In 2023, those conversations became a company. Cadynce Software was born.
The Hard Part Nobody Talks About
Starting Cadynce was not clean or easy.
Both founders were working full time in their day jobs. Progress was slow. Development costs added up. Early versions of the software were buggy and incomplete. At one point, the entire database had to be scrapped and rebuilt because the foundation chosen early on was wrong.
There were months where development was paused entirely. The direction felt unclear. Giving up would have been reasonable.
Then something changed.
Cadynce sold its first customer.
Suddenly, the work looked different. Real requirements surfaced. Real urgency appeared. The product had to work, not just sound good. Shortly after, a second customer came on board.
Momentum was still slow, but it was real.
The Decision That Changed Everything
The true inflection point came when Cadynce made a conscious decision to stop trying to be a solution for everyone.
Instead of serving every manufacturer, the focus narrowed to one market with one deeply painful problem.
Truss and building component manufacturers — and the bid process.
This industry lives and dies by bidding construction projects from blueprints. Multiple proposals are created as everyone quotes everything. Win rates are not what anyone hopes for, and only one manufacturer can win. Enormous effort is spent on work that never turns into revenue. And the data from all of it often disappears into file cabinets, shared drives, and forgotten folders.
As one customer put it:
“We have over 15 years of historical bid data just sitting around in file cabinets. We have been waiting for someone to come and help us make sense of it all.”
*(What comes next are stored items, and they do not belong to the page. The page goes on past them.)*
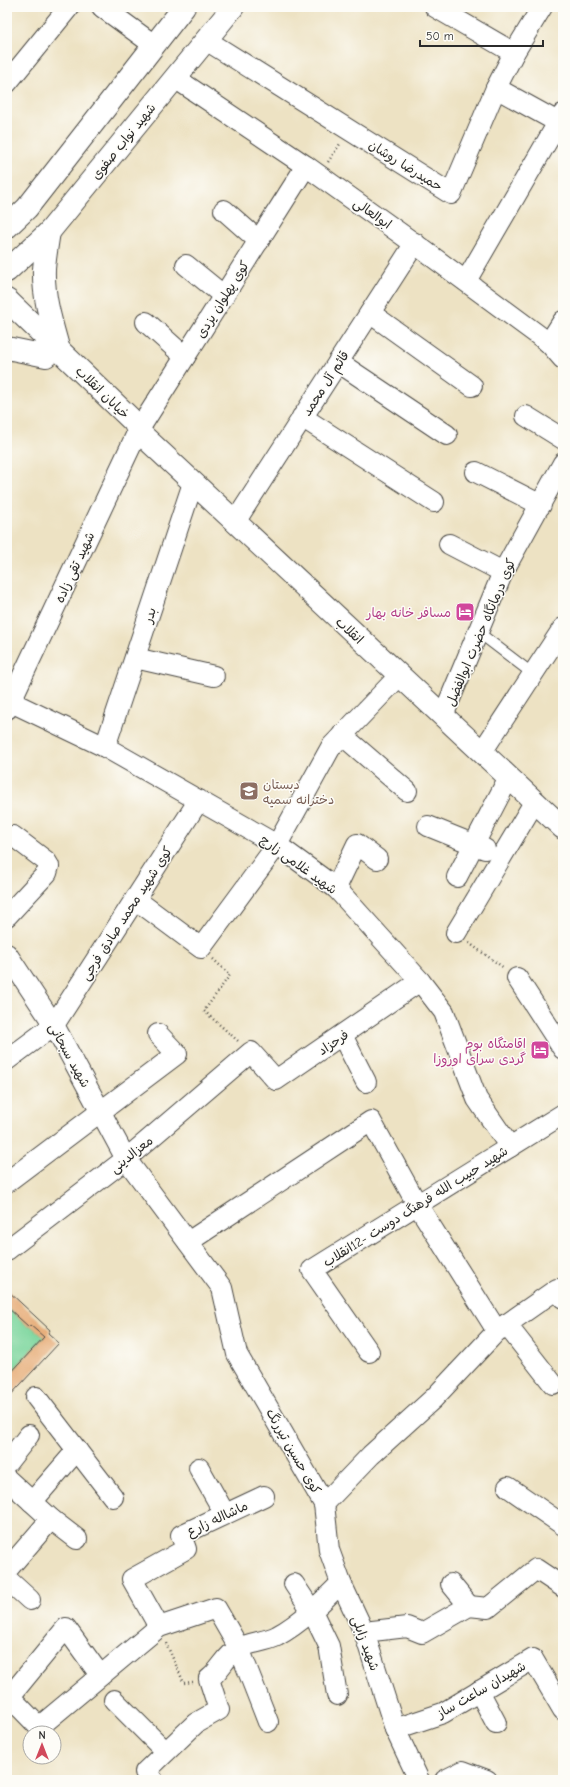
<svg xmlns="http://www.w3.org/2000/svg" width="570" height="1787" font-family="'Comic Neue','Playpen Sans Arabic',sans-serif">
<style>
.green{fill:#7bd69d;stroke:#538064}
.building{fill:#e7af7c}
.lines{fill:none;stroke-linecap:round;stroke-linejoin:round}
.lane-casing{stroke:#484642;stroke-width:12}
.street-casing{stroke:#484642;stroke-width:22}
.secondary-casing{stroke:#484642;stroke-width:24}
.path{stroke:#484642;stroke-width:2.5;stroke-dasharray:1 3;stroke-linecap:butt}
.lane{stroke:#fff;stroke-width:10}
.street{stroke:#fff;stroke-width:20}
.secondary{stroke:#fff;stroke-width:22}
.labels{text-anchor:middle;stroke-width:3;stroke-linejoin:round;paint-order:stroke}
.street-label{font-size:13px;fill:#2b2b2b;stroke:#fdfcf7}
.hotel-label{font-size:13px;fill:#b23c85;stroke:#fdfcf7;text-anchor:end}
.education-label{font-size:13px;fill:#785e54;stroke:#fdfcf7;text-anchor:start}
</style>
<rect width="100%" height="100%" fill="#fdfcf7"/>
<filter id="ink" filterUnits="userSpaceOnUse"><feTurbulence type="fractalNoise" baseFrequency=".025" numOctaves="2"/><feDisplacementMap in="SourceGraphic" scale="8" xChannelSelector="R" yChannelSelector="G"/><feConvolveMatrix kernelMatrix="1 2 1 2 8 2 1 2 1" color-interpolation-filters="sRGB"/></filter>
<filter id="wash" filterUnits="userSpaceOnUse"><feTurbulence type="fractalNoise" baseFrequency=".012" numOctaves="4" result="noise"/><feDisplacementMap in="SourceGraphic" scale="16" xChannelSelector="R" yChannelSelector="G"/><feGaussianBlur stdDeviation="0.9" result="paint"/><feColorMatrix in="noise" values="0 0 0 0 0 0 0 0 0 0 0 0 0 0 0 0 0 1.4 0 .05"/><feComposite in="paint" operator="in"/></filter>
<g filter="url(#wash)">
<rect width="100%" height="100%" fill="#ede2c3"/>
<path class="green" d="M7,1307l22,20 1,-2 14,12 -37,40z"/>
<g id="blocks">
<path class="building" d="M7,1290l43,40 -2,3 11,10 -52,56v-22l37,-40 -14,-12 -1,2 -22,-20z"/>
</g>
</g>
<g filter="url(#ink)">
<use href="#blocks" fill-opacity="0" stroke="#484642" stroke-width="1"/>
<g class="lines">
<defs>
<path id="lane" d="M478,632l55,42"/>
<g id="street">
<path d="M102,7l52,38"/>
<path d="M435,7l79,46"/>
<path d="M206,40l245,154 45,-106 18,-35 28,-46"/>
<path d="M175,78l131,88 116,83 127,94 14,16"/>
<path d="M7,83l62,-76"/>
<path d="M496,88l67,37"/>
<path d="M224,210l35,31"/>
<path d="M186,265l38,31"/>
<path d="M466,281l97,-167"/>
<path d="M370,313l102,73"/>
<path d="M146,322l39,35"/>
<path d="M549,343l14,-22"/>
<path d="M338,362l109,73"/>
<path d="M526,416l37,23"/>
<path d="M302,417l132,85"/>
<path d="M476,472l65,33"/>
<path d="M235,522l180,-279"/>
<path d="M449,544l54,28"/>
<path d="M135,658l79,18"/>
<path d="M7,700l98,47 172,98 59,43 84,93 24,31 33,87 33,48"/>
<path d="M7,709l131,-278 168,-265"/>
<path d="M443,716l60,-144 60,-109"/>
<path d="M342,735l65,56"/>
<path d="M105,747l88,-264"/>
<path d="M482,752l81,-124"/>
<path d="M428,826l57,23"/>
<path d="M457,877l52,-100"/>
<path d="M336,888l21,-44 20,15"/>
<path d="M135,899l66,49 76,-103 54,-98 69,-72"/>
<path d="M7,916l40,-43 2,-7 -3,-5 -33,-25"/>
<path d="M456,933l79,-132"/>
<path d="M7,954l47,71 72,134 96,129 15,66 87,150 47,-49 63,-57 63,-67 60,-42 6,9"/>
<path d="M517,978l46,71"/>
<path d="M342,1035l24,47"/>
<path d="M7,1060l47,-35 145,-225"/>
<path d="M7,1182l170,-128 -19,-20"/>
<path d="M188,1242l183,-121 46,83 80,127"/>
<path d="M7,1250l119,-91 125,-107 25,28 144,-99"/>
<path d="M506,1324l47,60"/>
<path d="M369,1352l-57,-82 251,-156"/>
<path d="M36,1397l77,100"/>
<path d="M7,1463l22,-28"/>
<path d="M199,1468l26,46"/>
<path d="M7,1479l44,40 26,20"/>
<path d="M508,1487l55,38"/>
<path d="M32,1502l45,-52"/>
<path d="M324,1504l5,46 12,33 23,49 31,97 24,51"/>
<path d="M7,1570l44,-51"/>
<path d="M7,1579l23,21"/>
<path d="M294,1584l18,27 17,35 8,49"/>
<path d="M451,1584l18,22"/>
<path d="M159,1627l-27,-48 54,-30 -5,-14 83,-39"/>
<path d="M364,1632l43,-5 15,6 47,-27 19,2 48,-39 27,18"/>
<path d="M479,1691l17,32"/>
<path d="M7,1694l32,33 120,-100 57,-19 23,40 29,74"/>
<path d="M7,1700l59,-72 34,47"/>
<path d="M114,1700l51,51"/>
<path d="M395,1729l48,-16 90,-54 30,51"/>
<path d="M153,1780l-8,-8 51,-49 23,-13 -10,-31c11,-8 17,-24 30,-31 11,-6 26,-6 38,-12 24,-13 45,-34 64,-53"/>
<path d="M445,1780l18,-9 24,9"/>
</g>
<g id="secondary">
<path d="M7,227l20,-19 157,-201"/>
<path d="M49,232c-2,12 -4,25 -5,37 -1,27 7,53 14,78"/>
<path d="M7,271l42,-39 184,-225"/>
<path d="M7,300l127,122 4,9 425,397"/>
<path d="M7,348l39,8"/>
</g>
</defs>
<use href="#lane" class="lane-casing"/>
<use href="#street" class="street-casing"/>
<use href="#secondary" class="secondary-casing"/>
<g class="path">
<path d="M328,162l12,-18"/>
<path d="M469,943l35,25"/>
<path d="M213,959l17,16 -26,36 34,30"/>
<path d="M166,1643l18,40 9,-1"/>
</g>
<use href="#lane" class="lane"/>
<use href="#street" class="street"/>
<use href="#secondary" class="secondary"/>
</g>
</g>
<defs>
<symbol id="hotel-square" viewBox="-11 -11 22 22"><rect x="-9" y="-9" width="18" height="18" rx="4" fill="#d1479c" stroke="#fdfcf7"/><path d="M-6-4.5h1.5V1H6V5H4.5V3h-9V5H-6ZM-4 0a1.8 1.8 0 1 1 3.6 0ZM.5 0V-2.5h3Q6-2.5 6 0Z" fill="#fff"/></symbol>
<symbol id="school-square" viewBox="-11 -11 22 22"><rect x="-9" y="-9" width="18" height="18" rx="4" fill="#8d6e63" stroke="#fdfcf7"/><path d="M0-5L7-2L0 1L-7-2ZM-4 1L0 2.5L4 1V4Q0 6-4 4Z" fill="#fff"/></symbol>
</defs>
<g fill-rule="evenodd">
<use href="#hotel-square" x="454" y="601" width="22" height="22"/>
<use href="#school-square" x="238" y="780" width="22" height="22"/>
<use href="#hotel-square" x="529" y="1039" width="22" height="22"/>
</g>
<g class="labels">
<g class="street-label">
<text transform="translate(123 141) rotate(-51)" y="5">شهید نواب صفوی</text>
<text transform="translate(406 165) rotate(32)" y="5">حمیدرضا روشان</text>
<text transform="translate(373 213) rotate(35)" y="5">ابوالعالی</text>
<text transform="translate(222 299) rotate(-58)" y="5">کوی پهلوان یزدی</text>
<text transform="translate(325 383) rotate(-57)" y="5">قائم آل محمد</text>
<text transform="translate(103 392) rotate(44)" y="5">خیابان انقلاب</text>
<text transform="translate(74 567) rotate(-65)" y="5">شهید تقی زاده</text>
<text transform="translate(149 615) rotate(-72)" y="5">بدر</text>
<text transform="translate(350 630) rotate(43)" y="5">انقلاب</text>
<text transform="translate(480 632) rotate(-67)" y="5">کوی درمانگاه حضرت ابوالفضل</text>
<text transform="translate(299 864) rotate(36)" y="5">شهید غلامی زارچ</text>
<text transform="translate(126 913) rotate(-57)" y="5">کوی شهید محمد صادق فرجی</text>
<text transform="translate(333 1042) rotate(-34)" y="5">فرحزاد</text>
<text transform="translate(70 1055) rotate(61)" y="5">شهید سبحانی</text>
<text transform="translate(131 1154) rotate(-39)" y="5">معزالدینی</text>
<text transform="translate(415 1206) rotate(-32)" y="5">شهید حبیب الله فرهنگ دوست -12انقلاب</text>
<text transform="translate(294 1451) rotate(60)" y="5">کوی حسین تیررنگ</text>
<text transform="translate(217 1518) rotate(-25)" y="5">ماشااله زارع</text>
<text transform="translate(366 1643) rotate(70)" y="5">شهید زابلی</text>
<text transform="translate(481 1689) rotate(-30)" y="5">شهیدان ساعت ساز</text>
</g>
<g class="hotel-label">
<text x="451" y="617">مسافر خانه بهار</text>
<text x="526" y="1048">اقامتگاه بوم<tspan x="526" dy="15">گردی سرای اوروزا</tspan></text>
</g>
<g class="education-label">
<text x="263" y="789">دبستان<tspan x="263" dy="15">دخترانه سمیه</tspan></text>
</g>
</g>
<rect width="570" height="1787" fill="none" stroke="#fdfcf7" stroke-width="24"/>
<g transform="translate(42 1745)"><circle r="19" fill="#fdfcf7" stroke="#a9a8a5"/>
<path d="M0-3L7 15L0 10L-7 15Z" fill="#d1495b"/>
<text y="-6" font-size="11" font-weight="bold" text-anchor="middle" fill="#2b2b2b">N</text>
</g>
<path d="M420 40v6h123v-6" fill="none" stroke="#2b2b2b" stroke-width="2"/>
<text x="426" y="40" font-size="12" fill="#2b2b2b" stroke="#fdfcf7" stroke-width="3" paint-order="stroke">50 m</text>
</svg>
That statement crystallized everything.
And then the AI wave arrived.
Manufacturers began adopting AI estimating tools. Bids that once took days could be generated in hours. It looked like progress. But the operations teams underneath that speed were not ready. More estimates were flowing in faster than anyone could review, assign, track, or close. The process — already fragile — started breaking under the pressure of its own throughput.
This confirmed what Kenneth and David had suspected for years: the problem was never just speed. It was what happened after the estimate was created. Who owns it. What stage it is in. Whether anyone can see it. Whether the data compounds into something valuable or disappears into a drawer.
Cadynce was not built to make estimating faster. It was built to make sure speed does not come at the cost of control.
What We Believe Today
AI is changing this industry. That is not a prediction — it is already happening.
But faster estimating alone is not a competitive advantage. It is a stress test. Teams that adopt AI without the structure to support it do not get ahead. They get overwhelmed faster.
We believe manufacturers deserve real visibility into their bid process. We believe speed should come from clarity, not heroics. We believe the historical data buried in file cabinets and inboxes is not dead weight — it is the foundation for smarter decisions, better win rates, and a competitive edge that compounds over time.
The manufacturers who will lead this industry are not the ones who adopted AI first. They are the ones who built a process worthy of it.
That is what we are building at Cadynce.
AI is making estimating faster. Most teams are not built for what happens next. Cadynce is.